What would you add to this list?

5 Aspects of Natural Delivery

What makes for effective delivery in preaching? Gone are the days of appreciating the diction and power of a voice fit for the radio, or the grand gesturing and stage presence of yesteryear. Today effective delivery has to be natural.

People want to listen to preachers that are genuine, honest and real. People resist the polished sales patter of a car salesperson, the reading of a script in a phone conversation, or the phony demeanor of an average stage performer. People definitely do not appreciate the ranting and pontificating of old school preaching.

So how can a preacher be natural in delivery? A deep breath and determination to relax doesn’t cut it. Here are five aspects of natural delivery that might take some work:

1. Natural eye contact feels unnatural. It is almost impossible to overstate the value of eye contact in spoken communications. You would not buy from someone who wouldn’t look you in the eye. Our natural tendency will be to find security in our notes and when we dare to lift our heads out of our notes we will naturally look anywhere but the eyes of those who are judging us. It feels unnatural to learn to linger long enough to make meaningful eye contact with someone in the congregation, and then move on to make meaningful eye contact with someone else. It may only take a second or two, or sometimes it takes a few more, but it is worth it. (And the opportunity will only increase when our note-reliance decreases!)

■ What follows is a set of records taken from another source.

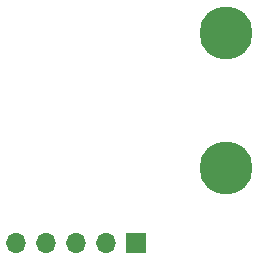
<source format=gbr>
G04 #@! TF.GenerationSoftware,KiCad,Pcbnew,(5.1.4)-1*
G04 #@! TF.CreationDate,2019-11-18T21:23:18+01:00*
G04 #@! TF.ProjectId,AR20_PDM_ProFetTest,41523230-5f50-4444-9d5f-50726f466574,rev?*
G04 #@! TF.SameCoordinates,Original*
G04 #@! TF.FileFunction,Copper,L2,Bot*
G04 #@! TF.FilePolarity,Positive*
%FSLAX46Y46*%
G04 Gerber Fmt 4.6, Leading zero omitted, Abs format (unit mm)*
G04 Created by KiCad (PCBNEW (5.1.4)-1) date 2019-11-18 21:23:18*
%MOMM*%
%LPD*%
G04 APERTURE LIST*
%ADD10R,1.700000X1.700000*%
%ADD11O,1.700000X1.700000*%
%ADD12C,4.500000*%
G04 APERTURE END LIST*
D10*
X139700000Y-107315000D03*
D11*
X137160000Y-107315000D03*
X134620000Y-107315000D03*
X132080000Y-107315000D03*
X129540000Y-107315000D03*
D12*
X147320000Y-100965000D03*
X147320000Y-89535000D03*
M02*

</source>
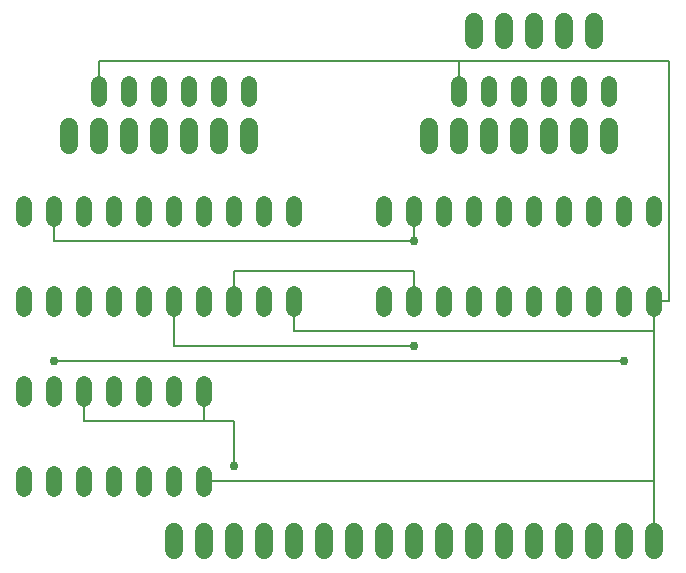
<source format=gbr>
G04 EAGLE Gerber RS-274X export*
G75*
%MOMM*%
%FSLAX34Y34*%
%LPD*%
%INBottom Copper*%
%IPPOS*%
%AMOC8*
5,1,8,0,0,1.08239X$1,22.5*%
G01*
%ADD10C,1.320800*%
%ADD11C,1.524000*%
%ADD12C,0.152400*%
%ADD13C,0.756400*%


D10*
X88900Y425196D02*
X88900Y438404D01*
X114300Y438404D02*
X114300Y425196D01*
X139700Y425196D02*
X139700Y438404D01*
X165100Y438404D02*
X165100Y425196D01*
X190500Y425196D02*
X190500Y438404D01*
X215900Y438404D02*
X215900Y425196D01*
X393700Y425196D02*
X393700Y438404D01*
X419100Y438404D02*
X419100Y425196D01*
X444500Y425196D02*
X444500Y438404D01*
X469900Y438404D02*
X469900Y425196D01*
X495300Y425196D02*
X495300Y438404D01*
X520700Y438404D02*
X520700Y425196D01*
X558800Y336804D02*
X558800Y323596D01*
X533400Y323596D02*
X533400Y336804D01*
X406400Y336804D02*
X406400Y323596D01*
X381000Y323596D02*
X381000Y336804D01*
X508000Y336804D02*
X508000Y323596D01*
X482600Y323596D02*
X482600Y336804D01*
X431800Y336804D02*
X431800Y323596D01*
X457200Y323596D02*
X457200Y336804D01*
X355600Y336804D02*
X355600Y323596D01*
X330200Y323596D02*
X330200Y336804D01*
X330200Y260604D02*
X330200Y247396D01*
X355600Y247396D02*
X355600Y260604D01*
X381000Y260604D02*
X381000Y247396D01*
X406400Y247396D02*
X406400Y260604D01*
X431800Y260604D02*
X431800Y247396D01*
X457200Y247396D02*
X457200Y260604D01*
X482600Y260604D02*
X482600Y247396D01*
X508000Y247396D02*
X508000Y260604D01*
X533400Y260604D02*
X533400Y247396D01*
X558800Y247396D02*
X558800Y260604D01*
X177800Y184404D02*
X177800Y171196D01*
X152400Y171196D02*
X152400Y184404D01*
X25400Y184404D02*
X25400Y171196D01*
X25400Y108204D02*
X25400Y94996D01*
X127000Y171196D02*
X127000Y184404D01*
X101600Y184404D02*
X101600Y171196D01*
X50800Y171196D02*
X50800Y184404D01*
X76200Y184404D02*
X76200Y171196D01*
X50800Y108204D02*
X50800Y94996D01*
X76200Y94996D02*
X76200Y108204D01*
X101600Y108204D02*
X101600Y94996D01*
X127000Y94996D02*
X127000Y108204D01*
X152400Y108204D02*
X152400Y94996D01*
X177800Y94996D02*
X177800Y108204D01*
X254000Y323596D02*
X254000Y336804D01*
X228600Y336804D02*
X228600Y323596D01*
X101600Y323596D02*
X101600Y336804D01*
X76200Y336804D02*
X76200Y323596D01*
X203200Y323596D02*
X203200Y336804D01*
X177800Y336804D02*
X177800Y323596D01*
X127000Y323596D02*
X127000Y336804D01*
X152400Y336804D02*
X152400Y323596D01*
X50800Y323596D02*
X50800Y336804D01*
X25400Y336804D02*
X25400Y323596D01*
X25400Y260604D02*
X25400Y247396D01*
X50800Y247396D02*
X50800Y260604D01*
X76200Y260604D02*
X76200Y247396D01*
X101600Y247396D02*
X101600Y260604D01*
X127000Y260604D02*
X127000Y247396D01*
X152400Y247396D02*
X152400Y260604D01*
X177800Y260604D02*
X177800Y247396D01*
X203200Y247396D02*
X203200Y260604D01*
X228600Y260604D02*
X228600Y247396D01*
X254000Y247396D02*
X254000Y260604D01*
D11*
X152400Y58420D02*
X152400Y43180D01*
X177800Y43180D02*
X177800Y58420D01*
X203200Y58420D02*
X203200Y43180D01*
X228600Y43180D02*
X228600Y58420D01*
X254000Y58420D02*
X254000Y43180D01*
X279400Y43180D02*
X279400Y58420D01*
X304800Y58420D02*
X304800Y43180D01*
X330200Y43180D02*
X330200Y58420D01*
X355600Y58420D02*
X355600Y43180D01*
X381000Y43180D02*
X381000Y58420D01*
X406400Y58420D02*
X406400Y43180D01*
X431800Y43180D02*
X431800Y58420D01*
X457200Y58420D02*
X457200Y43180D01*
X482600Y43180D02*
X482600Y58420D01*
X508000Y58420D02*
X508000Y43180D01*
X533400Y43180D02*
X533400Y58420D01*
X558800Y58420D02*
X558800Y43180D01*
X406400Y474980D02*
X406400Y490220D01*
X431800Y490220D02*
X431800Y474980D01*
X457200Y474980D02*
X457200Y490220D01*
X482600Y490220D02*
X482600Y474980D01*
X508000Y474980D02*
X508000Y490220D01*
X368300Y401320D02*
X368300Y386080D01*
X393700Y386080D02*
X393700Y401320D01*
X419100Y401320D02*
X419100Y386080D01*
X444500Y386080D02*
X444500Y401320D01*
X469900Y401320D02*
X469900Y386080D01*
X495300Y386080D02*
X495300Y401320D01*
X520700Y401320D02*
X520700Y386080D01*
X63500Y386080D02*
X63500Y401320D01*
X88900Y401320D02*
X88900Y386080D01*
X114300Y386080D02*
X114300Y401320D01*
X139700Y401320D02*
X139700Y386080D01*
X165100Y386080D02*
X165100Y401320D01*
X190500Y401320D02*
X190500Y386080D01*
X215900Y386080D02*
X215900Y401320D01*
D12*
X203200Y152400D02*
X177800Y152400D01*
X177800Y177800D01*
X76200Y177800D02*
X76200Y152400D01*
X177800Y152400D01*
D13*
X203200Y114300D03*
D12*
X203200Y152400D01*
D13*
X50800Y203200D03*
D12*
X533400Y203200D01*
D13*
X533400Y203200D03*
X355600Y215900D03*
D12*
X152400Y215900D01*
X152400Y254000D01*
X203200Y254000D02*
X203200Y279400D01*
X355600Y279400D01*
X355600Y254000D01*
X50800Y304800D02*
X50800Y330200D01*
X50800Y304800D02*
X355600Y304800D01*
D13*
X355600Y304800D03*
D12*
X355600Y330200D01*
X393700Y457200D02*
X571500Y457200D01*
X571500Y254000D01*
X558800Y254000D01*
X558800Y101600D02*
X558800Y50800D01*
X558800Y101600D02*
X177800Y101600D01*
X254000Y228600D02*
X254000Y254000D01*
X254000Y228600D02*
X558800Y228600D01*
X558800Y50800D01*
X558800Y228600D02*
X558800Y254000D01*
X393700Y431800D02*
X393700Y457200D01*
X88900Y457200D01*
X88900Y431800D01*
M02*

</source>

2. Natural sized gestures feel unnatural: size of gesture. If you plan your gestures you will probably look like a puppet. I am not advocating for planned gestures at all. But it does take some work to make gestures appear natural to our congregation. Generally speaking, the bigger the congregation, the bigger the gesture. A little gesture in a conversation (or preaching to a camera) will look ridiculous from seven rows back in a large crowd.

3. Natural gestures feel unnatural: direction of progression. Logically we think from left to right (in our culture). So the past is logically to our left, and time moves towards the right. Gesture with that logic to a congregation and it just won’t feel natural to them. They will interpret, maybe subconsciously, but there is a slight jarring effect. Learn to present from right to left as your reference moves from past to future, or from your first point to your later points, and your listeners won’t skip a beat.

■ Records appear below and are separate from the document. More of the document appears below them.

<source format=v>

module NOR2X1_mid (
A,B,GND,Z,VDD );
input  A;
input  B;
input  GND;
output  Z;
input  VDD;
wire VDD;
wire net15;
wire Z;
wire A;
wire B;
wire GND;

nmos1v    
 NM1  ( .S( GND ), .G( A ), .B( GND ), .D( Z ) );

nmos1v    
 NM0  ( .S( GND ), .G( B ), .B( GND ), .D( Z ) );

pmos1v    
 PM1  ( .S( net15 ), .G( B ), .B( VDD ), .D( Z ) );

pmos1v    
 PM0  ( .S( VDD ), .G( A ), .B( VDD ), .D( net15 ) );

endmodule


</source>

4. Natural explanation can feel unnatural. In a conversation you can often say something once and assume it has been heard, registered and even imagined. Not so with a group. It is not about their individual capacity to comprehend, it is about the distracting effect of being in a group setting. For concepts to formulate in their consciousness, a group of people typically will need more repetition and restatement. Don’t fire off a concept and march on. Make sure you give it the words, and the time, needed for the concept to be heard, registered and grasped. Don’t hurl an illustration past your listeners. Do what it takes for the image to project on their internal screens with clarity.

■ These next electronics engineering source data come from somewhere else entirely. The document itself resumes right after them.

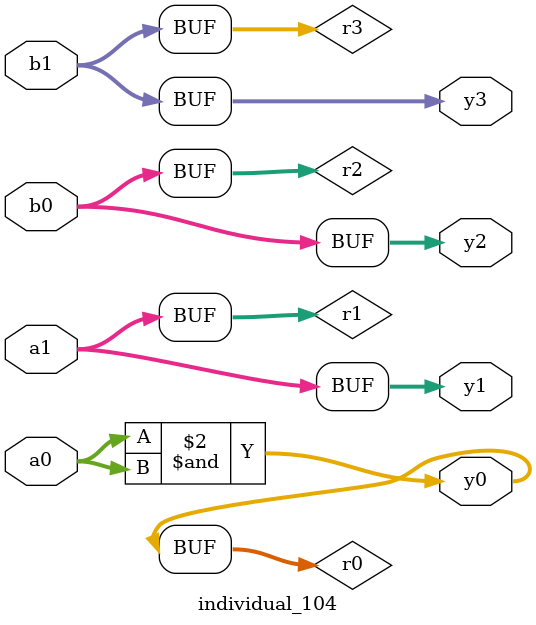
<source format=sv>
module individual_104(input logic [15:0] a1, input logic [15:0] a0, input logic [15:0] b1, input logic [15:0] b0, output logic [15:0] y3, output logic [15:0] y2, output logic [15:0] y1, output logic [15:0] y0);
logic [15:0] r0, r1, r2, r3; 
 always@(*) begin 
	 r0 = a0; r1 = a1; r2 = b0; r3 = b1; 
 	 r0  &=  r0 ;
 	 y3 = r3; y2 = r2; y1 = r1; y0 = r0; 
end
endmodule
</source>
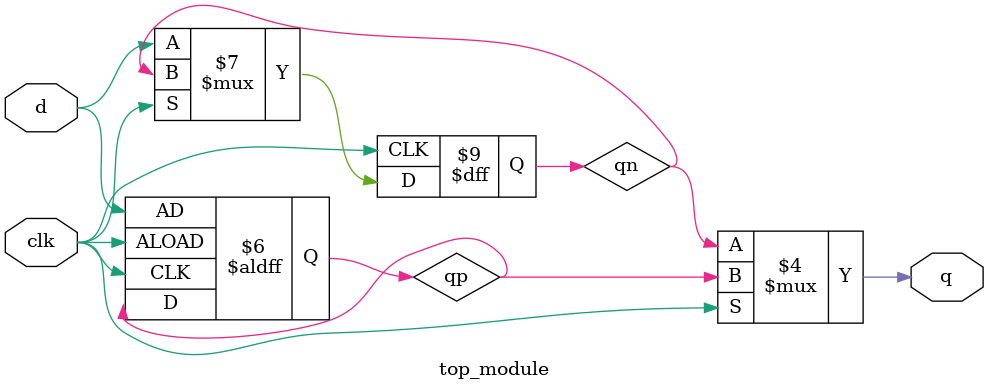
<source format=sv>
module top_module(
  input clk,
  input d,
  output reg q
);
  reg qp;
  reg qn;
  
  always @(posedge clk or negedge clk) begin
    if (clk) begin
      qp <= d;
    end else begin
      qn <= d;
    end
  end
  
  always @(clk) begin
    if (clk) begin
      q <= qp;
    end else begin
      q <= qn;
    end
  end
endmodule

</source>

5. Natural delivery takes unnatural attention. If you just do what you naturally do, how do you know how you come across? It takes effort to pray about your life and your delivery co-existing in a natural and spiritually healthy congruence. It takes effort to ask for specific feedback from a variety of listeners, prompting them to be really honest, so that you can actually know how effective your delivery is. It takes effort to get yourself preaching on video and take stock of your presentation.

I am not saying we should perform. I am saying that it takes some effort to communicate naturally and effectively. There is probably something for every one of us to improve. Just taking a deep breath and trying to relax will not make you communicate well (although it may help a bit).

Some comedians are hilarious on stage and then angry drunks in the dressing room. Are you the same you in conversation after church? Are you the same you when you close the front door at home? Performance is unsustainable. At the same time, effective communication is worth some conscious and prayerful attention.